Penso que precisamos participar do debate que a sociedade, muitas vezes estimulada pela mídia, começa a fazer sobre a educação e a escola. Urge qualificar este debate. A armadilha das simplificações e dos aparentes consensos pode obscurecer as questões mais relevantes e dificultar a abertura de um diálogo mais construtivo e amoroso.
E para concluir, vou citar a antropóloga Helena Sampaio, doutora em Ciência Política e membro do Núcleo de Pesquisas sobre Ensino Superior da Universidade de São Paulo, USP, que pode contribuir com esta conversa:
“Acho que os casos de violência não são problemas de indisciplina. Os atiradores americanos (que cometem homicídios em massa nas escolas) são outro problema, é quase uma patologia social, por serem recorrentes. Aqui precisamos isolar os fatores causadores da violência para analisar. Claro que a sociedade está mais violenta, mas quem está agredindo? A violência é resultado do uso de droga? A generalização “a escola pública está mais violenta” apenas deprecia e faz a instituição cair cada vez mais em descrédito. Regras e limites podem dar credibilidade e reconstruir a idéia de esfera pública, de bem público. Se restaurarmos a disciplina escolar, esses casos podem diminuir. “Regra”, “norma” e “limite” viraram “palavrões”, mas são necessárias no ambiente escolar.

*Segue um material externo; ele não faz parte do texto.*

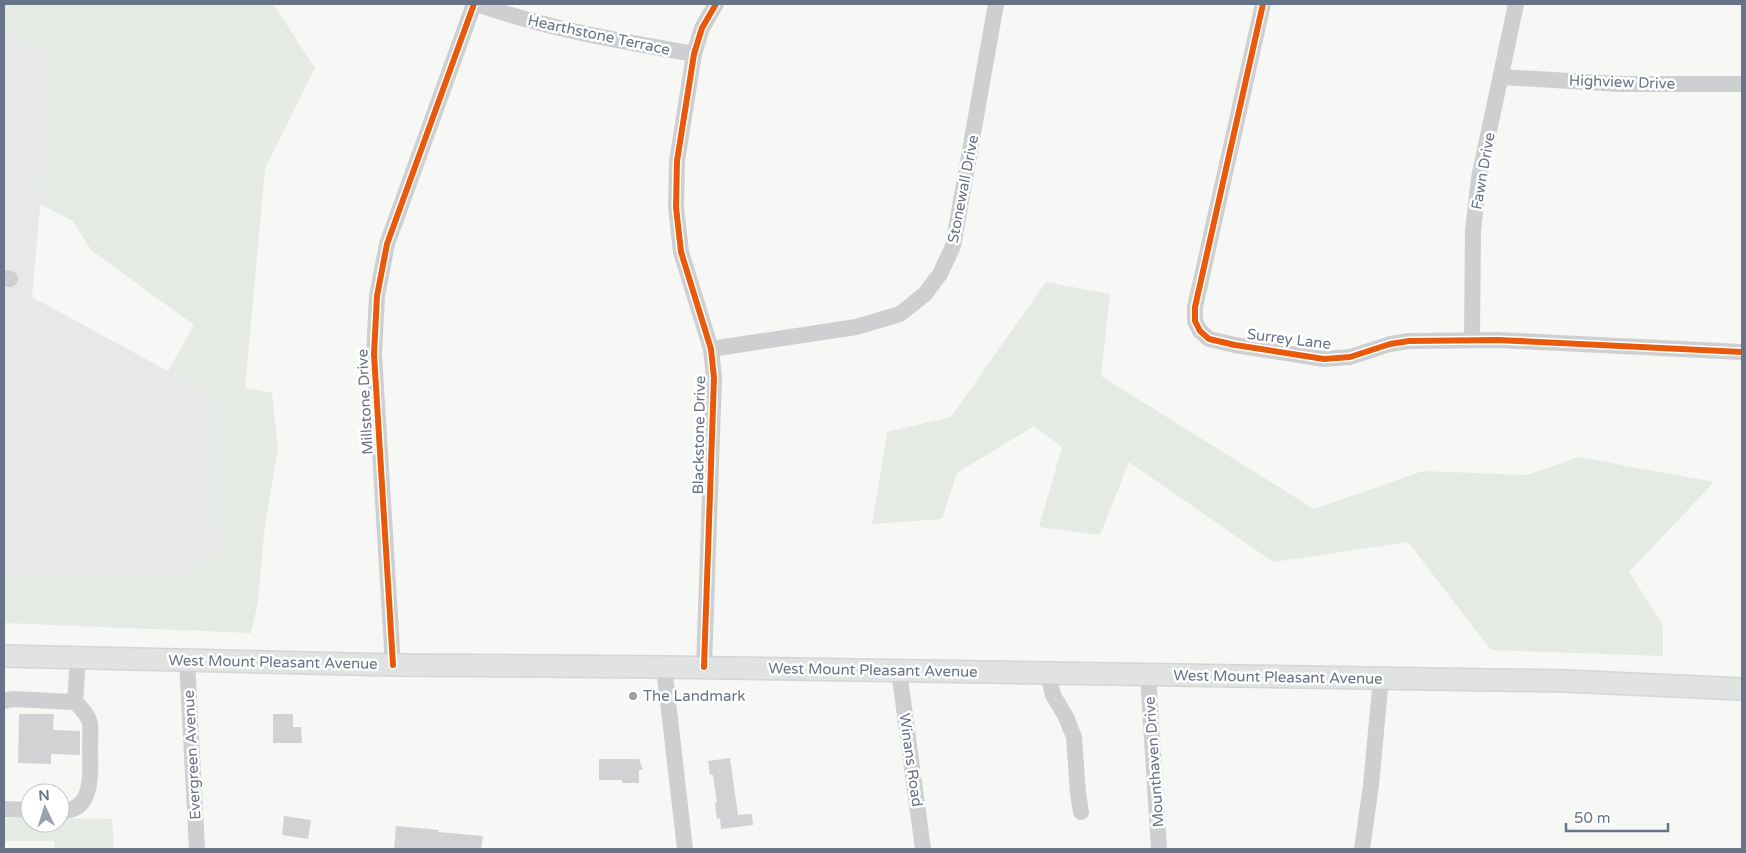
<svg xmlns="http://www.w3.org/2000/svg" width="1746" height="853" font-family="'Varela Round',sans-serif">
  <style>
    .built { fill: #e7e8e8 }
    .green { fill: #e6eae4 }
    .building { fill: #d1d2d3 }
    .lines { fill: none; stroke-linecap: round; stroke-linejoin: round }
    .major-casing { stroke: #d4d5d5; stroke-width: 24 }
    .minor { stroke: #cecfd1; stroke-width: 16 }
    .major { stroke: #e1e2e2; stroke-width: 21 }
    .cycleway-casing { stroke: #fff; stroke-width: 9 }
    .cycleway { stroke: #e8590c; stroke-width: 6 }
    .poi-dot { fill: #99a1ad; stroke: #fff; stroke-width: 2 }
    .labels { text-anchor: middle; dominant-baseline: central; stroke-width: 5; stroke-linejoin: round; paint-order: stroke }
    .street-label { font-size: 15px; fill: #677386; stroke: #fff }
    .poi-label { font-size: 15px; fill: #677386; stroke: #fff; text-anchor: start }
  </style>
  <rect width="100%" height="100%" fill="#f7f7f6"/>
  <polygon class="built" points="4,32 54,54 32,297 208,393 216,392 216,522 225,548 185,576 11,573 4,569"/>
  <g class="green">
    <polygon points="4,4 273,4 315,68 265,169 245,388 272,393 278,449 265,524 258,602 251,633 4,623 4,569 11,573 185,576 225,548 216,522 216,392 208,393 168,371 194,325 91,250 73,221 40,204 54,54 4,32"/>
    <polygon points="1046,282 1110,294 1101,376 1314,509 1423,471 1527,475 1578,457 1714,482 1629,572 1663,625 1663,656 1491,650 1408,542 1273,562 1129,462 1100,535 1039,527 1062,447 1034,426 957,473 942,519 872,524 887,432 951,417"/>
    <polygon points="4,818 30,818 30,823 60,823 60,818 112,819 114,849 55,849 54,841 4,841"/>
  </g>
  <g class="building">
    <polygon points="19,714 54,714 53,730 80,731 80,755 51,754 51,764 18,763"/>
    <polygon points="273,714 293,714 293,727 301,727 302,743 273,743"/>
    <polygon points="730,758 738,815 752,814 753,825 721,829 720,818 717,819 715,803 717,803 713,775 710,775 708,761"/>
    <polygon points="599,759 639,759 643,770 639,770 639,783 622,783 622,780 599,780"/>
    <polygon points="284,816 311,820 308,839 282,835"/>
    <polygon points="396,826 439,830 438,832 483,836 481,849 394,849"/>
  </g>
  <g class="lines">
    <defs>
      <polyline id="major" points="4,656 393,665 664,667 1565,681 1742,689"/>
    </defs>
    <use href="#major" class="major-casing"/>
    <g class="minor">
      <path d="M477,4c70,25 144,37 217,50"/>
      <polyline points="1263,4 1195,307 1195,321 1200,331 1209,339 1235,345 1324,359 1350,357 1390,344 1409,341 1498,340 1742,352"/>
      <polyline points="1501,77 1620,84 1742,84"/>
      <polyline points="4,278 10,279"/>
      <polyline points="1472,340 1473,231 1479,178 1516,4"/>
      <polyline points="711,349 856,327 900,314 925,294 940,274 953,246 996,4"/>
      <polyline points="187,660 197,849"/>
      <polyline points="393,665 374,354 377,296 387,244 474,4"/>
      <polyline points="664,667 685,849"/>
      <polyline points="704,667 714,378 711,349 681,252 676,207 677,161 694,54 702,28 716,4"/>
      <polyline points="899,671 923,849"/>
      <polyline points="1048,673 1053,695 1066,717 1074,737 1078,793 1081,812"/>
      <polyline points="1148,675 1159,849"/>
      <path d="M4,701l8,-2 63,3c6,6 13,12 15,22 1,8 0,18 0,27 1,24 3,61 -30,60"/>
      <polyline points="75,702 78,658"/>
      <polyline points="4,809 30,810"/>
      <polyline points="1362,849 1371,785 1381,678"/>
    </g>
    <use href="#major" class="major"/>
    <defs>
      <g id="cycleway">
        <polyline points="1263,4 1195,307 1195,321 1200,331 1209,339 1235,345 1324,359 1350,357 1390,344 1409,341 1498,340 1742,352"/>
        <polyline points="393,665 374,354 377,296 387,244 474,4"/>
        <polyline points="704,667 714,378 711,349 681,252 676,207 677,161 694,54 702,28 716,4"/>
      </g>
    </defs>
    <use href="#cycleway" class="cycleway-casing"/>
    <use href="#cycleway" class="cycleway"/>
  </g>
  <circle class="poi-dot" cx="633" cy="696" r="5"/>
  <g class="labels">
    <g class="street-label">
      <text transform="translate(599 35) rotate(12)">Hearthstone Terrace</text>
      <text transform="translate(1622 82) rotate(2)">Highview Drive</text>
      <text transform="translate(1483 171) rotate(-80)">Fawn Drive</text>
      <text transform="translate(963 189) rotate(-79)">Stonewall Drive</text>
      <text transform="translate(1289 339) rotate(7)">Surrey Lane</text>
      <text transform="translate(365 402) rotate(-93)">Millstone Drive</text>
      <text transform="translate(699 435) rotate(-89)">Blackstone Drive</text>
      <text transform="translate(273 662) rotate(1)">West Mount Pleasant Avenue</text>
      <text transform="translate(873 670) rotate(1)">West Mount Pleasant Avenue</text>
      <text transform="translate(1278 677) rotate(1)">West Mount Pleasant Avenue</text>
      <text transform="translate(192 755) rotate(-93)">Evergreen Avenue</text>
      <text transform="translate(911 760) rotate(82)">Winans Road</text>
      <text transform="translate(1154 762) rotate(-94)">Mounthaven Drive</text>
    </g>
    <g class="poi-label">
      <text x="643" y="696">The Landmark</text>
    </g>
  </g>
  <rect width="1746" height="853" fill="none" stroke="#677386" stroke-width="10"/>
  <g transform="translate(45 808) rotate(356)"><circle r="24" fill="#ffffff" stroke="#c2c7cf"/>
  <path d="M0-4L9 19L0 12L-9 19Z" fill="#99a1ad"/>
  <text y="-8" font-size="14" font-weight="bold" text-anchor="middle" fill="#677386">N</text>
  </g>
  <path d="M1566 823v8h102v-8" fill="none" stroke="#677386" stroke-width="2.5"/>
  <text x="1574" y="823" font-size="15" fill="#677386" stroke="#ffffff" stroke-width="4" paint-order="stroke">50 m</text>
</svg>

P: Fala-se muito em tolerância e respeito em sala de aula. Porém há uma grande diferença entre os dois não?
Helena Sampaio: Tolerar é aceitar passivamente. Respeitar é buscar construir uma relação positiva. A tolerância pode exacerbar o individualismo, e o respeito pode construir o coletivo. Fico com muito medo da cultura da tolerância porque ela pode cair na exacerbação do individualismo. Eu tolero o negro, o índio, o homossexual, mas não permito a troca, o diálogo. Uma cultura da tolerância é a uma cultura de indiferença. As culturas mais individualistas, como a dos EUA, têm uma cultura da tolerância muito forte, mas as pessoas não dizem bom dia, umas para as outras, porque isso significa invadir a privacidade do outro. O grande tolerante é um intolerante, ele não admite a troca, o diálogo.”